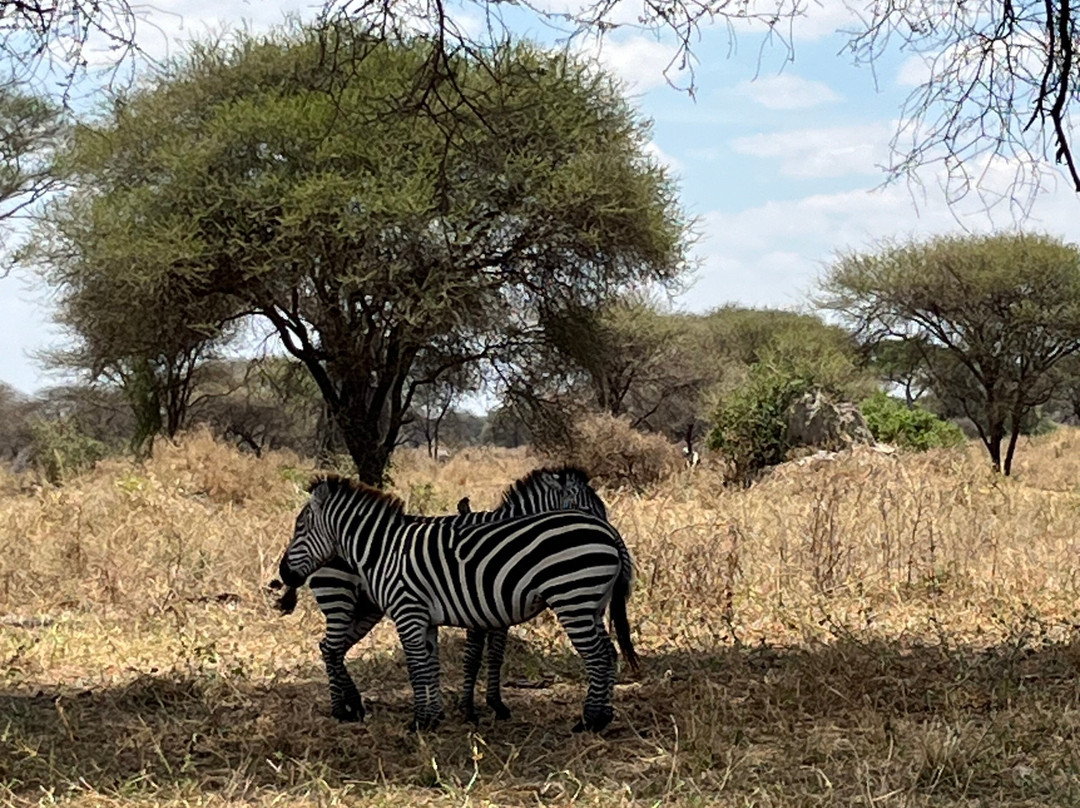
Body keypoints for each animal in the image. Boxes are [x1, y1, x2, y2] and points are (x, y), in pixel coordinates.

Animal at [274, 477, 639, 734]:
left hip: (574, 599)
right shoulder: (432, 617)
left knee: (600, 655)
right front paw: (436, 716)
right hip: (590, 603)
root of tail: (606, 533)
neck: (384, 550)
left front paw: (423, 721)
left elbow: (422, 667)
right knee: (331, 648)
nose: (283, 572)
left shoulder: (411, 613)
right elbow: (432, 666)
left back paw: (590, 721)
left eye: (299, 527)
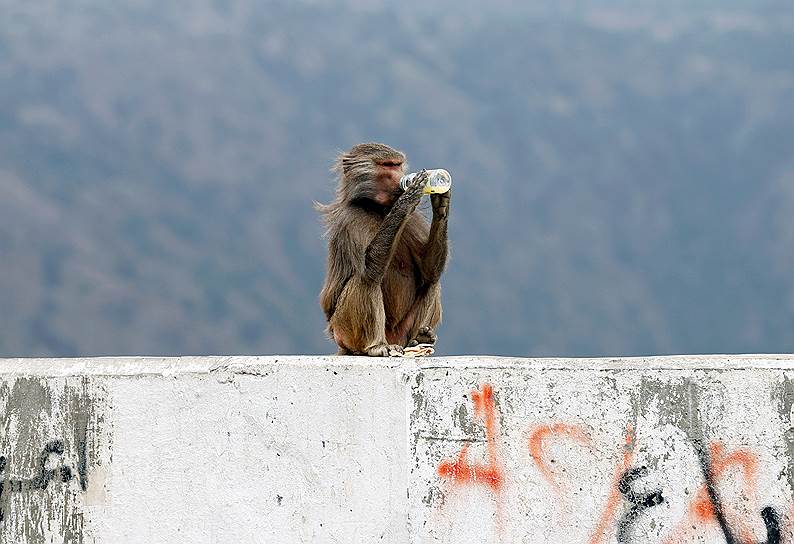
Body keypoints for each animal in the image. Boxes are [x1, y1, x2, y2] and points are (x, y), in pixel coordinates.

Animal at [318, 143, 452, 356]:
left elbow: (429, 270)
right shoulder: (351, 220)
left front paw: (441, 203)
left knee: (432, 282)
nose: (401, 178)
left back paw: (419, 338)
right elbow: (369, 268)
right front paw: (408, 197)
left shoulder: (413, 221)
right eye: (387, 165)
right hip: (344, 331)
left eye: (398, 165)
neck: (378, 209)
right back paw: (376, 346)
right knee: (366, 280)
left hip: (402, 332)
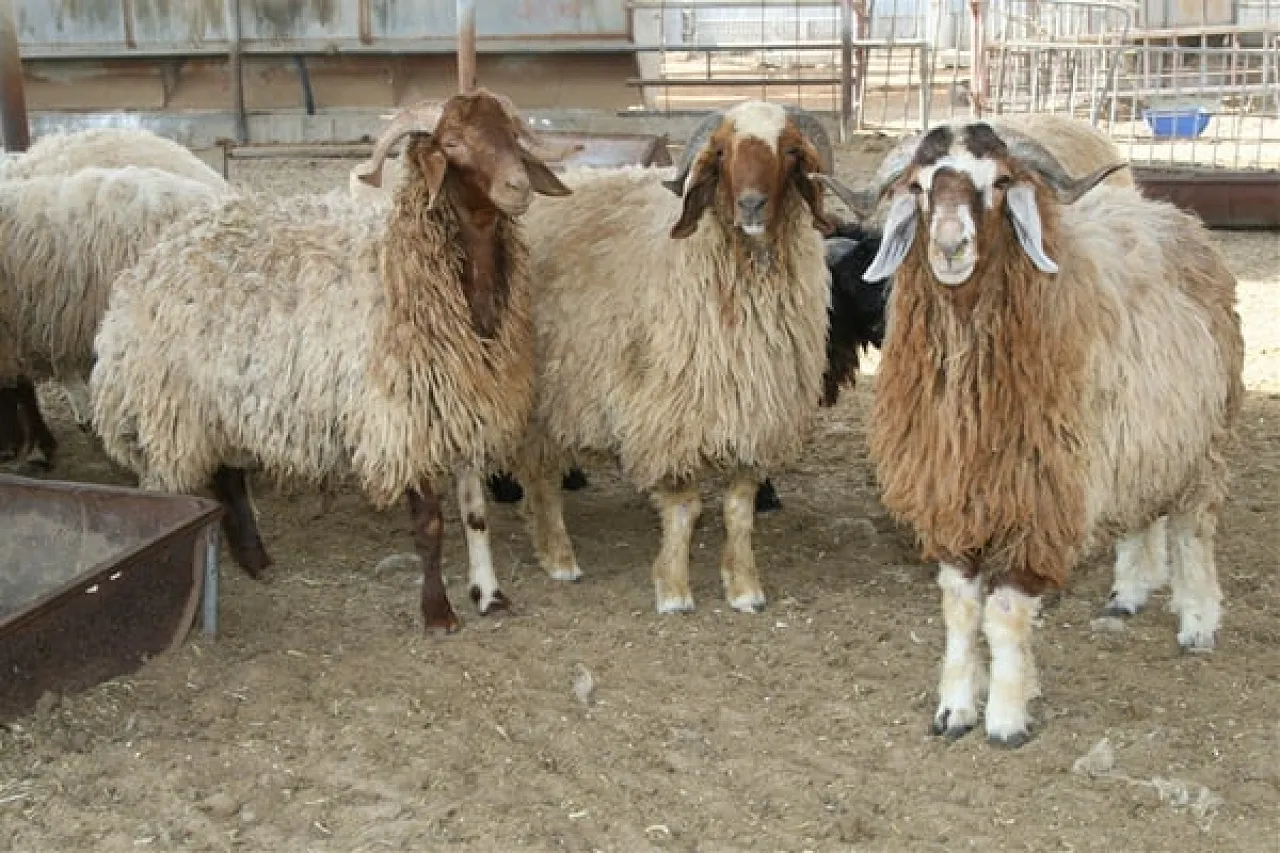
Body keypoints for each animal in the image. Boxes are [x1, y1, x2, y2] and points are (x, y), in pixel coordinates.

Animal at [90, 90, 576, 632]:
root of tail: (154, 258)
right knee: (177, 488)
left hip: (223, 401)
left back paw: (256, 561)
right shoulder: (402, 418)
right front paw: (438, 613)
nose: (517, 187)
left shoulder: (462, 404)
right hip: (173, 407)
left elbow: (475, 514)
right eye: (452, 143)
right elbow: (429, 525)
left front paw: (489, 594)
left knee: (229, 476)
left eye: (511, 135)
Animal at [510, 101, 836, 615]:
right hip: (540, 393)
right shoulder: (668, 411)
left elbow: (739, 510)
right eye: (721, 151)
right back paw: (560, 557)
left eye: (789, 151)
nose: (750, 205)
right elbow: (684, 508)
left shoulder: (756, 414)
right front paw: (674, 590)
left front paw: (744, 588)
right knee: (540, 474)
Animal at [846, 119, 1243, 747]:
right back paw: (1128, 594)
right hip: (1141, 443)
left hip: (1204, 442)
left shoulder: (1038, 502)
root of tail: (1174, 217)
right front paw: (954, 708)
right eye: (919, 186)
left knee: (1193, 528)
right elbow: (961, 612)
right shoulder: (956, 502)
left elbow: (1005, 616)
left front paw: (1007, 717)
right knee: (1144, 514)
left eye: (1001, 182)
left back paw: (1199, 620)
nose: (950, 245)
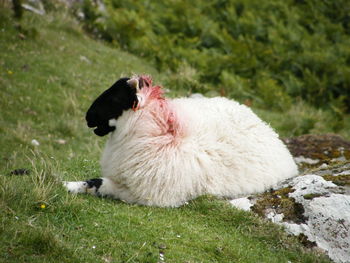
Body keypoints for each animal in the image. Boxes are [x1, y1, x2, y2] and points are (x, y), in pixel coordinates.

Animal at [63, 76, 298, 208]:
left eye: (115, 98)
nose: (88, 117)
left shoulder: (145, 194)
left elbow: (98, 183)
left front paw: (68, 186)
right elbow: (93, 182)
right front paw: (68, 185)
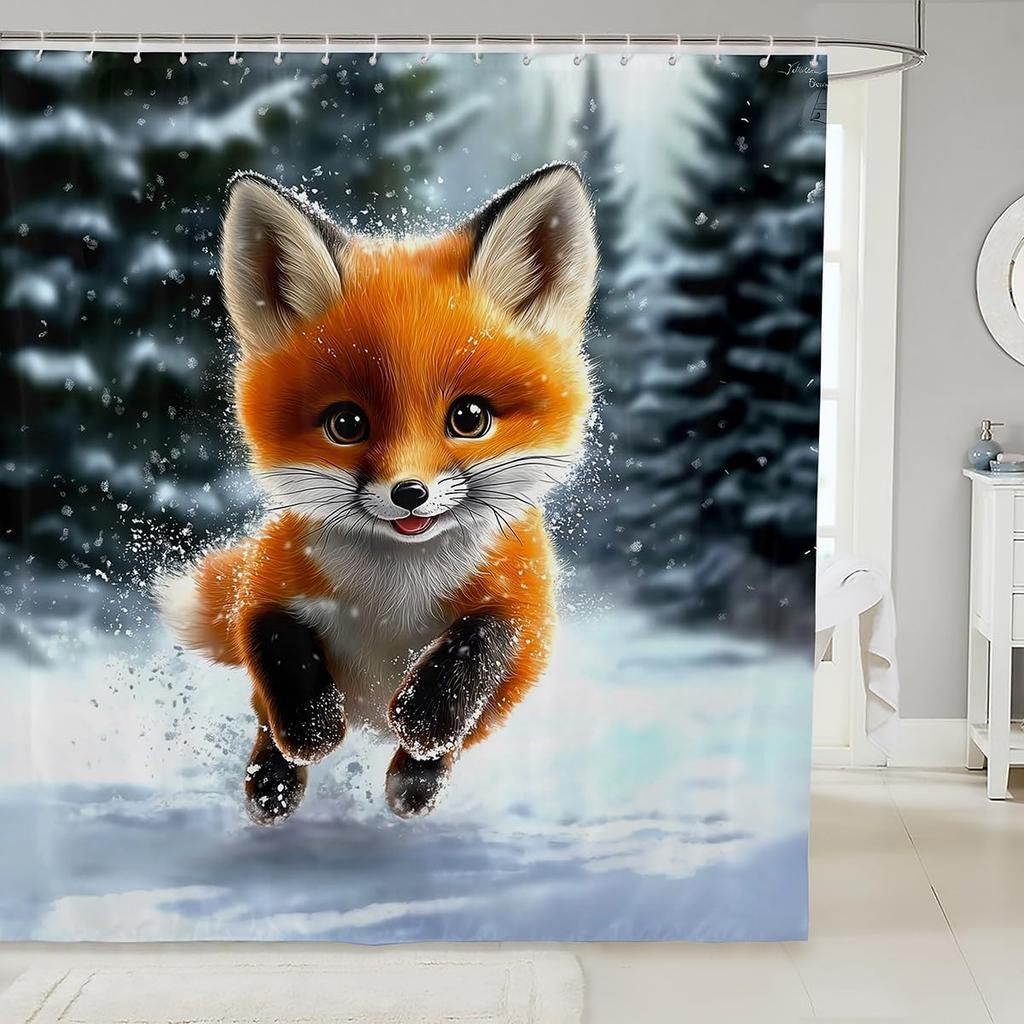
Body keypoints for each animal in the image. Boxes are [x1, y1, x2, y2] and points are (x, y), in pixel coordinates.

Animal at [156, 162, 598, 824]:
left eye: (469, 418)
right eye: (346, 424)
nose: (408, 493)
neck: (394, 589)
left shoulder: (527, 606)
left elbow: (485, 641)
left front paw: (422, 718)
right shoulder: (267, 583)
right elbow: (276, 641)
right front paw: (312, 731)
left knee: (452, 742)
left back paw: (414, 781)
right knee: (266, 723)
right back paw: (272, 786)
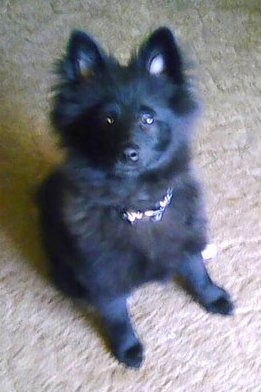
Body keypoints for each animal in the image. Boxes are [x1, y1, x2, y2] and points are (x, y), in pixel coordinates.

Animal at [37, 27, 234, 368]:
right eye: (107, 120)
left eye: (148, 118)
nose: (129, 153)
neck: (139, 205)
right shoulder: (102, 271)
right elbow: (116, 313)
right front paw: (127, 347)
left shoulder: (185, 237)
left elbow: (197, 270)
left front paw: (213, 297)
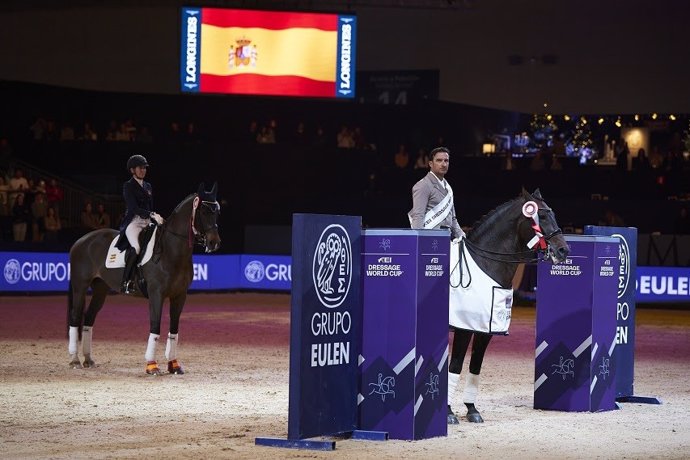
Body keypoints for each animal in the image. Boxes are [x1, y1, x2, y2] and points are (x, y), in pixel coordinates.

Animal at [67, 182, 220, 374]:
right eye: (204, 211)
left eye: (217, 211)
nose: (214, 243)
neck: (172, 250)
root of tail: (80, 241)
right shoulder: (156, 294)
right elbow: (155, 325)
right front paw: (152, 365)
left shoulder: (180, 295)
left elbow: (174, 328)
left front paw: (174, 364)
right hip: (79, 286)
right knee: (75, 317)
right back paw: (74, 360)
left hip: (100, 288)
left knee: (89, 317)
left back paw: (88, 359)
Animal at [446, 188, 568, 424]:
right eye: (542, 216)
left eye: (554, 214)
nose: (563, 250)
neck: (484, 265)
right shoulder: (464, 328)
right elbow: (455, 364)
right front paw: (447, 413)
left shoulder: (486, 329)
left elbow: (475, 365)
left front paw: (472, 410)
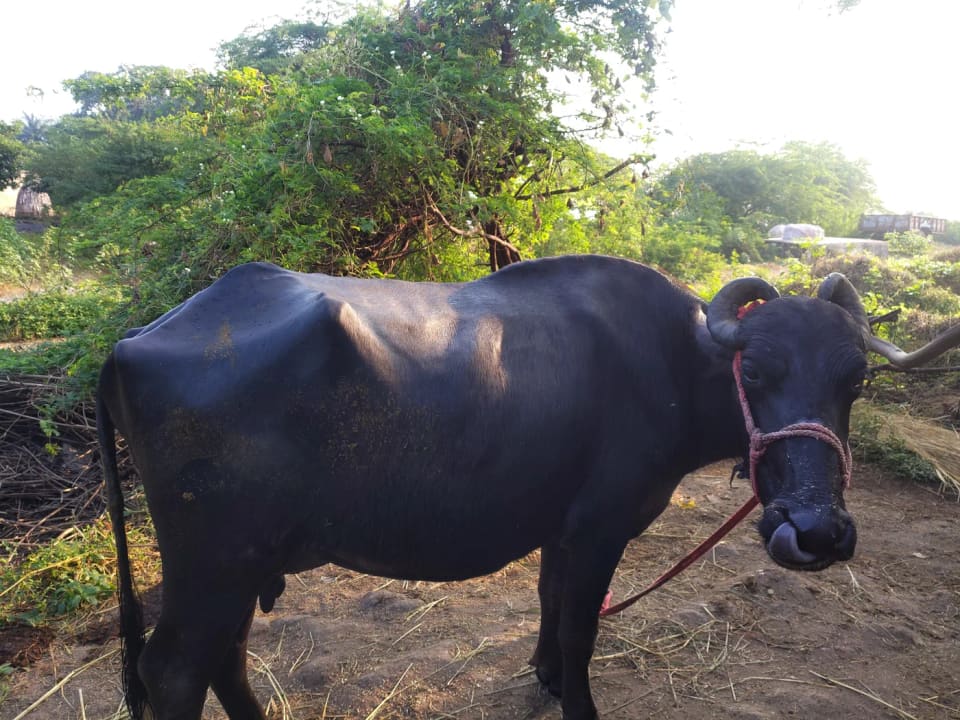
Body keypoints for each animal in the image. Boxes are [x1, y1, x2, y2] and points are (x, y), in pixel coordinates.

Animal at [98, 255, 959, 719]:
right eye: (756, 372)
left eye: (855, 380)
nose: (815, 532)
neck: (674, 365)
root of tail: (135, 341)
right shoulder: (600, 527)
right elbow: (580, 628)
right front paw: (576, 698)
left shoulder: (561, 528)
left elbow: (550, 607)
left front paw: (544, 677)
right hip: (212, 562)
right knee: (174, 670)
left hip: (243, 564)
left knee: (226, 659)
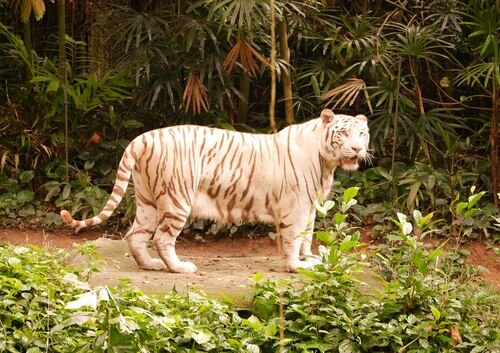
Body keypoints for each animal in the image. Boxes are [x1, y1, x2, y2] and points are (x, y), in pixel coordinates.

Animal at [60, 108, 370, 274]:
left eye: (362, 133)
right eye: (343, 133)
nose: (357, 149)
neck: (326, 163)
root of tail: (142, 138)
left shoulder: (309, 206)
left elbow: (307, 236)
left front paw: (310, 259)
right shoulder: (295, 206)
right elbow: (294, 238)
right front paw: (296, 266)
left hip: (147, 200)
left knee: (135, 235)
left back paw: (150, 265)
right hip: (177, 199)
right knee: (161, 238)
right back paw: (179, 268)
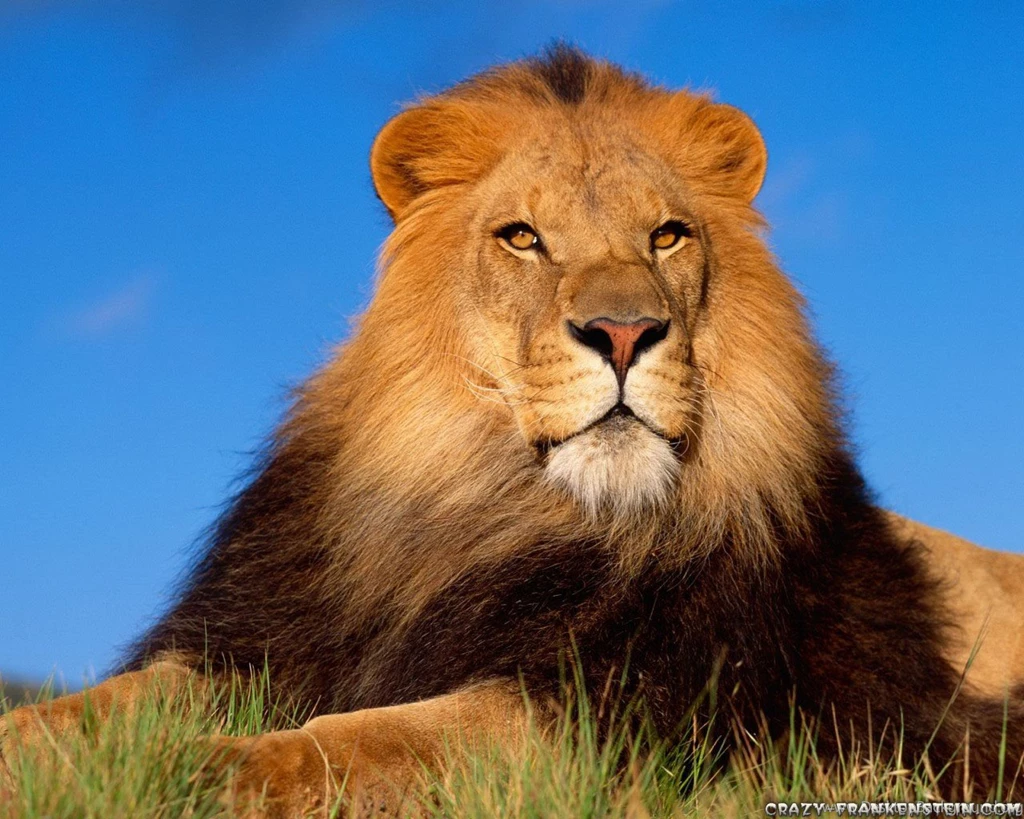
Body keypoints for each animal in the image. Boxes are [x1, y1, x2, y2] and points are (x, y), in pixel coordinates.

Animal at [3, 45, 1024, 817]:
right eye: (522, 237)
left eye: (667, 235)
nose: (624, 331)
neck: (490, 507)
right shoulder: (263, 641)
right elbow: (109, 703)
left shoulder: (620, 710)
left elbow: (363, 743)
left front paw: (201, 770)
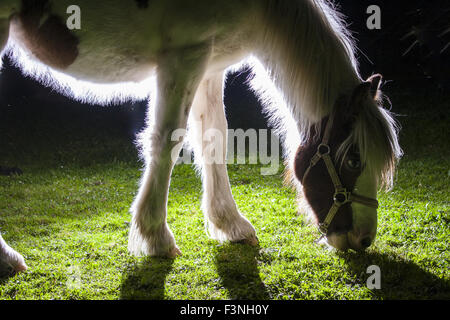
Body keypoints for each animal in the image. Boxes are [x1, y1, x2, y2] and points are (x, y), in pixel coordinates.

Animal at [0, 0, 400, 276]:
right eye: (353, 160)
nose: (363, 239)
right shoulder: (184, 54)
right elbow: (167, 140)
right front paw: (155, 237)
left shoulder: (209, 62)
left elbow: (214, 138)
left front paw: (229, 224)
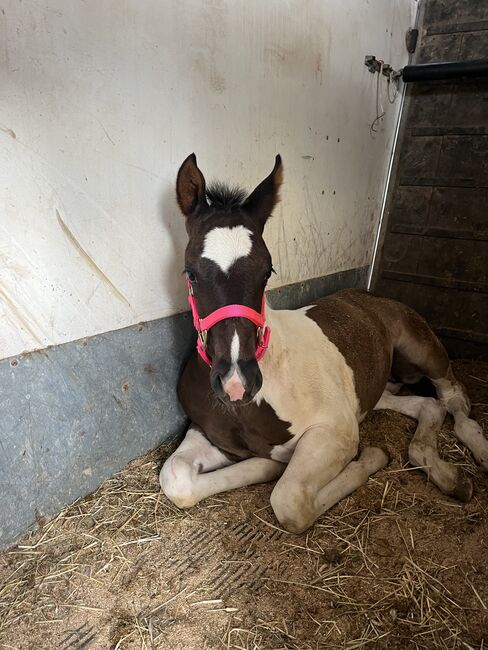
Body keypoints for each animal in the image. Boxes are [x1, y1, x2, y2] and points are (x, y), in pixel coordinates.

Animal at [159, 153, 484, 532]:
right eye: (191, 273)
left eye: (267, 271)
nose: (237, 383)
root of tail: (369, 296)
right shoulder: (210, 435)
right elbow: (176, 478)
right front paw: (268, 464)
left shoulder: (335, 430)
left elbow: (290, 501)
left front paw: (370, 458)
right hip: (368, 388)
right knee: (428, 406)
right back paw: (445, 472)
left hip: (422, 349)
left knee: (454, 401)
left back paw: (473, 457)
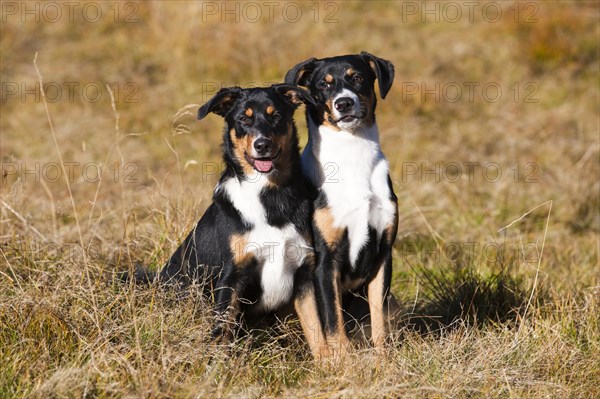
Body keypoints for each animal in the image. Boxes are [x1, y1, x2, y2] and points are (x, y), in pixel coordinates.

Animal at [152, 85, 328, 360]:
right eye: (244, 119)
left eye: (276, 115)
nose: (262, 144)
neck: (270, 196)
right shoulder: (232, 275)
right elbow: (222, 331)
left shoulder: (303, 273)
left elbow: (317, 331)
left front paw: (331, 364)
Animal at [286, 52, 398, 350]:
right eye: (323, 85)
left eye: (357, 77)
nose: (344, 102)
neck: (353, 158)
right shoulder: (325, 261)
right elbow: (334, 326)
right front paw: (344, 362)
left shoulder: (383, 254)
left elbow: (379, 324)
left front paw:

## Exercise
Give back the material exactly as written, from its first line to the line that contains "left back paw: (419, 338)", and leave out the pictures.

## Expected answer
Body keypoints for each animal in the image. Boxes are [x1, y1, x2, y2] and points are (x, y), in pixel coordinates.

Animal at [274, 477, 639, 734]:
left hip: (574, 599)
right shoulder: (432, 617)
left knee: (600, 655)
right front paw: (436, 716)
right hip: (590, 603)
root of tail: (606, 533)
neck: (384, 550)
left front paw: (423, 721)
left elbow: (422, 667)
right knee: (331, 648)
nose: (283, 572)
left shoulder: (411, 613)
right elbow: (432, 666)
left back paw: (590, 721)
left eye: (299, 527)
Body keypoints for each animal in the image. Boxes are [x1, y1, x2, y2] and points are (x, y), in pixel coordinates.

Animal at [318, 143, 452, 356]:
left elbow: (429, 270)
right shoulder: (351, 220)
left front paw: (441, 203)
left knee: (432, 282)
nose: (401, 178)
left back paw: (419, 338)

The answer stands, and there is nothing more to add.